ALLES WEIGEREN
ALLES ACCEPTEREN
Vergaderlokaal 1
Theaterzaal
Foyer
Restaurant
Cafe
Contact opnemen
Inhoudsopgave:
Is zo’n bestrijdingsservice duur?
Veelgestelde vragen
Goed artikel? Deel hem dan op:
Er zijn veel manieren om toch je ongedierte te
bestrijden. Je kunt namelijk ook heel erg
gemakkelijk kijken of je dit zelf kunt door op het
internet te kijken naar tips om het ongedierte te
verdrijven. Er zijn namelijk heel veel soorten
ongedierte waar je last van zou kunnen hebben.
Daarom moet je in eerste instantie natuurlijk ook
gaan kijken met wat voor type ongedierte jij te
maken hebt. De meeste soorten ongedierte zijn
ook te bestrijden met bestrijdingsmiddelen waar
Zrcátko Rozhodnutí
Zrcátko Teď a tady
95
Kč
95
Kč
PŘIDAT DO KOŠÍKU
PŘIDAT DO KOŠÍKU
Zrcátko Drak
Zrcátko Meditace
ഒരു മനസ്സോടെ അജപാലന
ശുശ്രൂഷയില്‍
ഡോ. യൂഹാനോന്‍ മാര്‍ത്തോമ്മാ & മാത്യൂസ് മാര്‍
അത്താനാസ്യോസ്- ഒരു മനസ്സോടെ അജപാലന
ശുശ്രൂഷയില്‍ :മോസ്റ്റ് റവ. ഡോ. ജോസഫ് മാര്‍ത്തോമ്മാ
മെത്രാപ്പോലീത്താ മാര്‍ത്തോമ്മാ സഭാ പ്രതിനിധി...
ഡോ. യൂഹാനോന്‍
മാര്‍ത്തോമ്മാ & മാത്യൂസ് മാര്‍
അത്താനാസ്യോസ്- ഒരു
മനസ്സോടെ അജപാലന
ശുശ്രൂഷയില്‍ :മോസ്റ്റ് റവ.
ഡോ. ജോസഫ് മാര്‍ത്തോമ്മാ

——————————

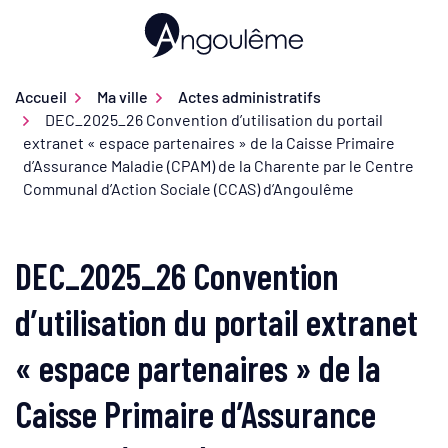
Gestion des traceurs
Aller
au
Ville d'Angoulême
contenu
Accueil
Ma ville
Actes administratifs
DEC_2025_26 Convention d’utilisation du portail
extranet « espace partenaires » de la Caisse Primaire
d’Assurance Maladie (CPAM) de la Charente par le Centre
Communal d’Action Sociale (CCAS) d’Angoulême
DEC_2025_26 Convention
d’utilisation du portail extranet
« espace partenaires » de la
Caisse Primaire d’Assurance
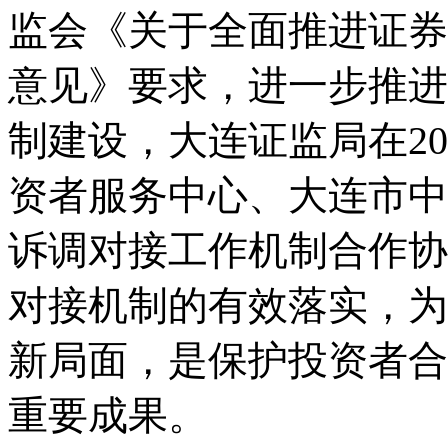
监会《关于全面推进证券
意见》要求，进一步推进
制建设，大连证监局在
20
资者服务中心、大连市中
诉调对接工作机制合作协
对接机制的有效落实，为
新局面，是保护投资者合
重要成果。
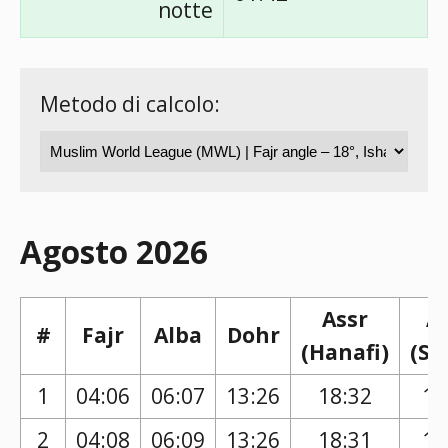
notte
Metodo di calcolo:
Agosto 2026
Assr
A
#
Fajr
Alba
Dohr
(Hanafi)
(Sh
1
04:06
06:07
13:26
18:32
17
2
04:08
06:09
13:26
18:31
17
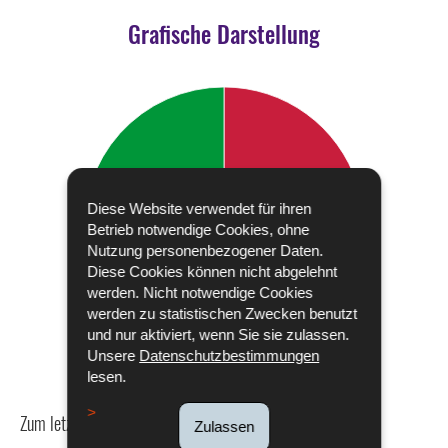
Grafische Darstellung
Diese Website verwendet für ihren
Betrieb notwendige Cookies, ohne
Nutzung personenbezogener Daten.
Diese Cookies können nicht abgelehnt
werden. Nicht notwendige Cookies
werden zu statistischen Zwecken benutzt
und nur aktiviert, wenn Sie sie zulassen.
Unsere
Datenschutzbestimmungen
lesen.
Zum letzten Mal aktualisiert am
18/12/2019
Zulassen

——————————

Would you quote everything above from the line containing "maken hebt. De meeste soorten ongedierte zijn" down to the line containing "മെത്രാപ്പോലീത്താ മാര്‍ത്തോമ്മാ സഭാ"? Include both of those lines and nothing else.

maken hebt. De meeste soorten ongedierte zijn
ook te bestrijden met bestrijdingsmiddelen waar
Zrcátko Rozhodnutí
Zrcátko Teď a tady
95
Kč
95
Kč
PŘIDAT DO KOŠÍKU
PŘIDAT DO KOŠÍKU
Zrcátko Drak
Zrcátko Meditace
ഒരു മനസ്സോടെ അജപാലന
ശുശ്രൂഷയില്‍
ഡോ. യൂഹാനോന്‍ മാര്‍ത്തോമ്മാ & മാത്യൂസ് മാര്‍
അത്താനാസ്യോസ്- ഒരു മനസ്സോടെ അജപാലന
ശുശ്രൂഷയില്‍ :മോസ്റ്റ് റവ. ഡോ. ജോസഫ് മാര്‍ത്തോമ്മാ
മെത്രാപ്പോലീത്താ മാര്‍ത്തോമ്മാ സഭാ പ്രതിനിധി...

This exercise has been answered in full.